[Dataset entries]

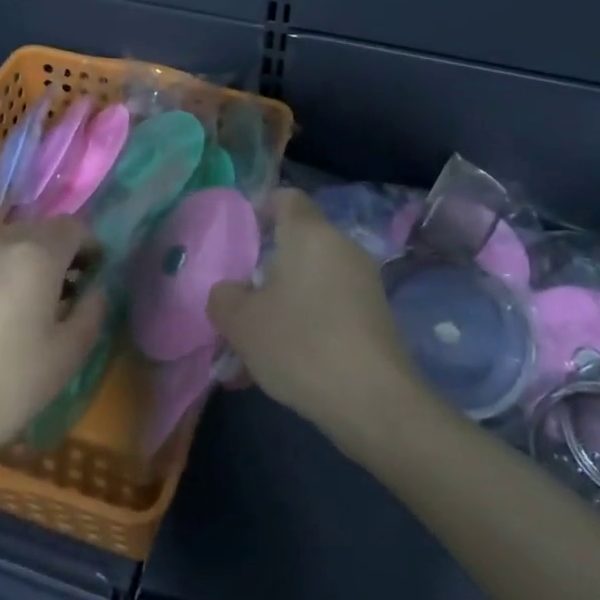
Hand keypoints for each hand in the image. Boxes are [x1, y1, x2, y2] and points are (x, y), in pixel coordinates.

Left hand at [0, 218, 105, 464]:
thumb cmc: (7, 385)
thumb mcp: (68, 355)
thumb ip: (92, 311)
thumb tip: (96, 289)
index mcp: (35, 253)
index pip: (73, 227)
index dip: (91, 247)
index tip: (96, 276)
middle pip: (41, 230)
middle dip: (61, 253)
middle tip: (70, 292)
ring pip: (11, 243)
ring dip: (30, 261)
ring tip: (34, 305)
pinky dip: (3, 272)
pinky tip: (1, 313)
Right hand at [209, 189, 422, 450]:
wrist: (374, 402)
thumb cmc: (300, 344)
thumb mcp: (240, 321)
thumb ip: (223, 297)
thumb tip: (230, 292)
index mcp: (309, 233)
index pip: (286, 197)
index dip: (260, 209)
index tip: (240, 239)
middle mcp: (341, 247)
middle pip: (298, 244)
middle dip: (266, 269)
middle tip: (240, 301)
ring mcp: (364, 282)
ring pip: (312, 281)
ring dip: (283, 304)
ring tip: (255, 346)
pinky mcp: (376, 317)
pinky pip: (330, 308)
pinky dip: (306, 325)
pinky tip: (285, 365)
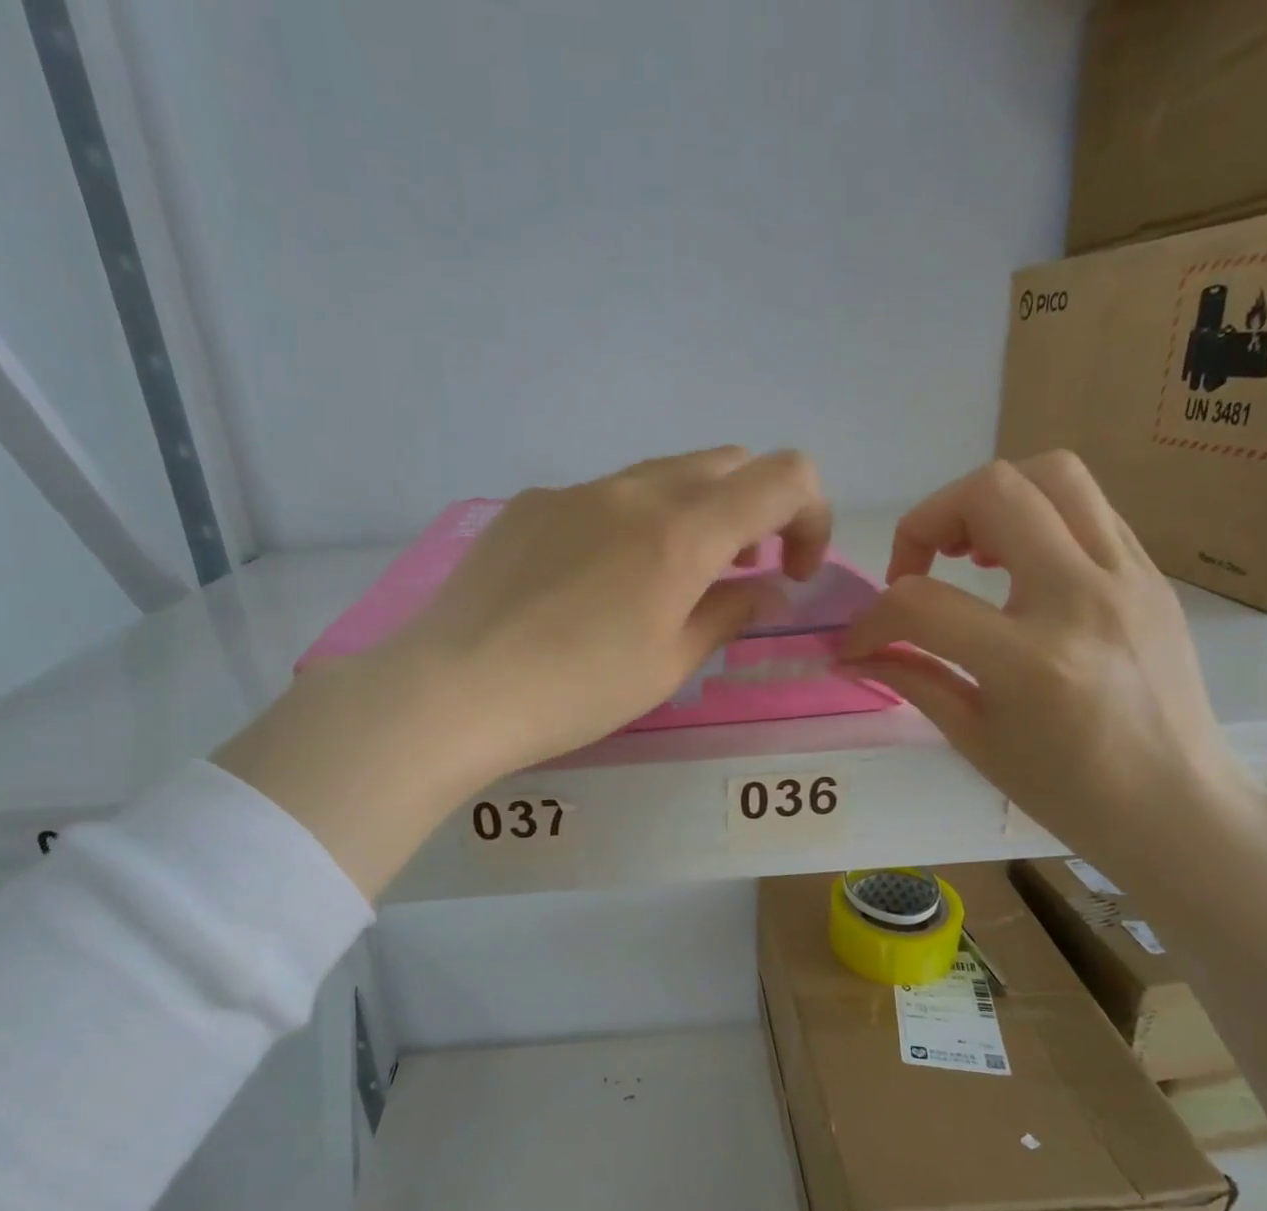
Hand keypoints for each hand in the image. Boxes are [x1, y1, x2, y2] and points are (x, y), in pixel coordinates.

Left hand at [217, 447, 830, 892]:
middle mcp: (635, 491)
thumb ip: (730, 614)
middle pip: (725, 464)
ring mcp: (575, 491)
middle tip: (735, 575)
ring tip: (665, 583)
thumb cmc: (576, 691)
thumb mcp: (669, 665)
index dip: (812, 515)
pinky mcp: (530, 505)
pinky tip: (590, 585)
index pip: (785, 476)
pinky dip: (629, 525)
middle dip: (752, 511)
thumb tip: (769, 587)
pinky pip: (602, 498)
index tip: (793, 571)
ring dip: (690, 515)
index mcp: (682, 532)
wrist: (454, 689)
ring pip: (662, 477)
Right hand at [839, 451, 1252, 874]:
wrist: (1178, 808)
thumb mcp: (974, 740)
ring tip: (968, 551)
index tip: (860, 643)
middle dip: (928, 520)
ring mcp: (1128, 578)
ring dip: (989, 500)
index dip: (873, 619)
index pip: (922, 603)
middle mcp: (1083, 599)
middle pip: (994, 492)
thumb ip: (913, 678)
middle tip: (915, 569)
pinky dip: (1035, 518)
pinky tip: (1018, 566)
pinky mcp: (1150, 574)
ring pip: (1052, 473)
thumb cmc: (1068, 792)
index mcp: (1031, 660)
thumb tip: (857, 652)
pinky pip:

### Task prompt
Output exactly the lines from the first line of the records through the line containing "index mcp: (1031, 660)". Leave out every picture.

### Answer to this task
Hand keypoints for each hand in the image. Boxes are [x1, y1, x2, y2] and points are (x, y), in pixel coordinates.

Left hand at [0, 218, 105, 464]:
thumb cmc: (7, 385)
thumb mcp: (68, 355)
thumb ip: (92, 311)
thumb tip: (96, 289)
index mcp: (35, 253)
index pip: (73, 227)
index dip: (91, 247)
index tip: (96, 276)
middle pip: (41, 230)
middle dip: (61, 253)
middle tip: (70, 292)
ring pip: (11, 243)
ring dip: (30, 261)
ring tip: (34, 305)
pinky dip: (3, 272)
pinky tip: (1, 313)
Right hand at [209, 189, 422, 450]:
wrist: (374, 402)
thumb cmc: (300, 344)
thumb mcp: (240, 321)
thumb ip: (223, 297)
thumb tip: (230, 292)
index mcp: (309, 233)
index pip: (286, 197)
index dip: (260, 209)
index tip: (240, 239)
middle mcp: (341, 247)
middle pip: (298, 244)
middle dip: (266, 269)
middle tip: (240, 301)
ring mcp: (364, 282)
ring pip: (312, 281)
ring dip: (283, 304)
ring tip: (255, 346)
pinky mcp: (376, 317)
pinky pip: (330, 308)
pinky dip: (306, 325)
pinky tip: (285, 365)
Hand keypoints for each hand in the image. Boxes are [x1, y1, x2, y2] and points are (x, y), in pixel coordinates.

Left hand at [217, 447, 830, 892]:
middle mcp: (635, 491)
thumb ip: (730, 614)
middle pip: (725, 464)
ring mcp: (575, 491)
middle tip: (735, 575)
ring tip: (665, 583)
thumb cmc: (576, 691)
thumb mcp: (669, 665)
index dip: (812, 515)
pinky mcp: (530, 505)
pinky tip: (590, 585)
index pip: (785, 476)
pinky dip: (629, 525)
middle dip: (752, 511)
thumb tip: (769, 587)
pinky pip: (602, 498)
index tip: (793, 571)
ring dip: (690, 515)
index mcp: (682, 532)
wrist: (454, 689)
ring pip: (662, 477)
Right hand at [839, 451, 1252, 874]:
wrist: (1178, 808)
thumb mcp: (974, 740)
ring tip: (968, 551)
index tip: (860, 643)
middle dip: (928, 520)
ring mcp: (1128, 578)
ring dip: (989, 500)
index dip: (873, 619)
index pip: (922, 603)
middle mcp: (1083, 599)
middle pip: (994, 492)
thumb ip: (913, 678)
middle tip: (915, 569)
pinky dip: (1035, 518)
pinky tip: (1018, 566)
pinky mcp: (1150, 574)
ring pip: (1052, 473)
thumb cmc: (1068, 792)
index mcp: (1031, 660)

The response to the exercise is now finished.